Of course, we must listen not only to the witness but to the cross-examination. But having heard the claims of the witness and the critics of those claims, our job is to render a verdict. Do we believe the primary witness or not? Is the truth being told?

It may be hard work to make up our minds whether to believe the testimony of the New Testament to the resurrection, but the one thing we must not do is say that what really happened is not important. This is a question with the highest possible stakes: it is nothing less than a matter of our own life and death. So let us work our way through the transcript of this most important trial and take the time we need to deliberate about our verdict. But having thought about it, let us take a firm position one way or the other. The witness is either telling the truth or lying.

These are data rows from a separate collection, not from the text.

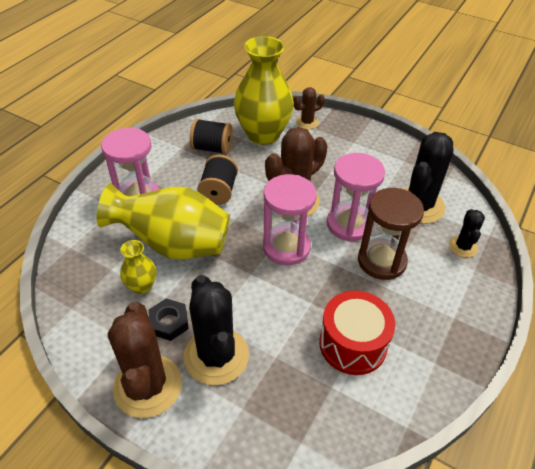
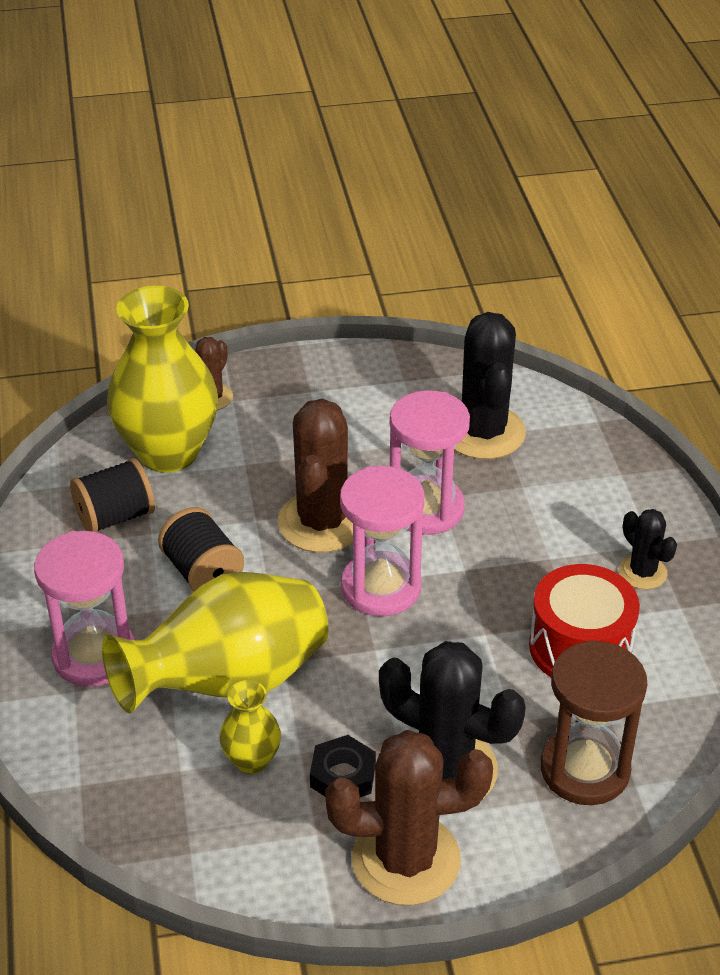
camera: 40 degrees left, 5 degrees down
brown cactus [108,302,182,418] -> brown cactus turned 45 degrees counterclockwise [325,730,493,905]
brown hourglass [358,188,424,280] -> brown hourglass moved to [541,640,647,805]
black cactus [449,209,485,258] -> black cactus moved to [619,509,677,589]

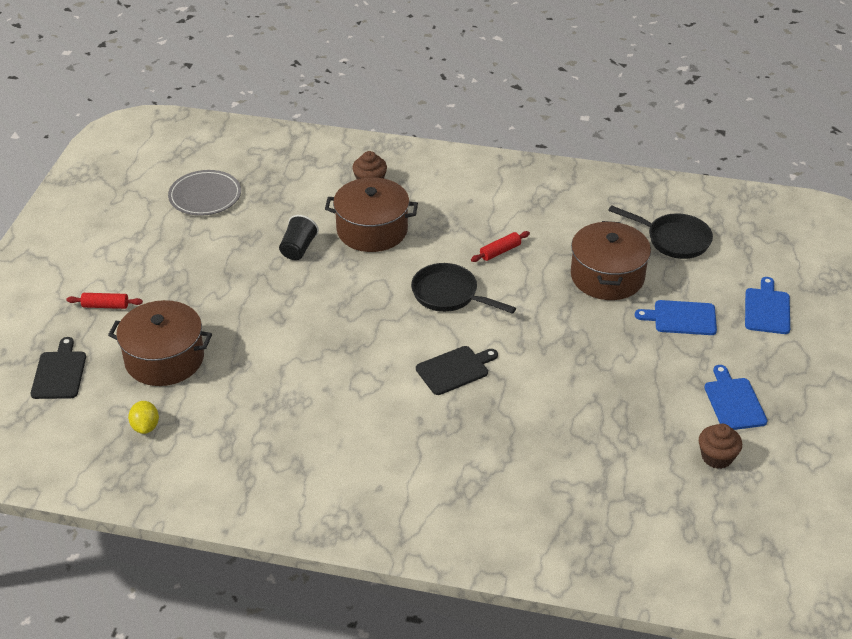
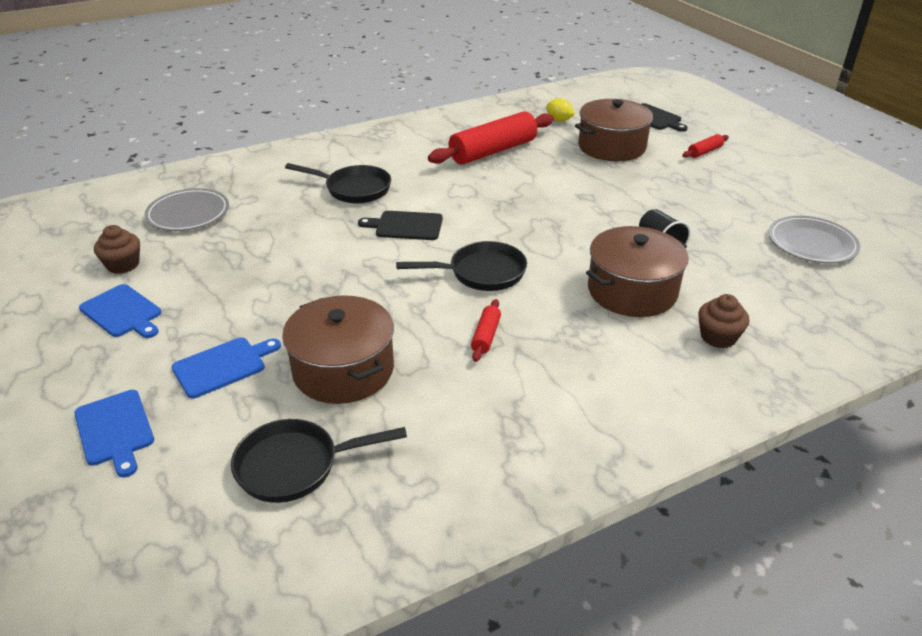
camera: 140 degrees right, 5 degrees down
black cutting board [416,346,498,395] -> black cutting board turned 75 degrees clockwise [358,211,443,240]
none -> grey plate [144,188,229,231]
none -> black pan [285,163,391,203]
none -> red rolling pin [428,111,554,165]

Which is it?

“If you are irrevocably committed to the proposition that it would have been impossible for Christ to triumph over death, you may as well quit fiddling around the fringes of Christianity, because, as Paul bluntly said, the whole thing stands or falls on the fact of the Resurrection. Either it happened, or it didn’t, and if it didn’t, Christianity is a gigantic fraud, and the sooner we are quit of it, the better” (Louis Cassels).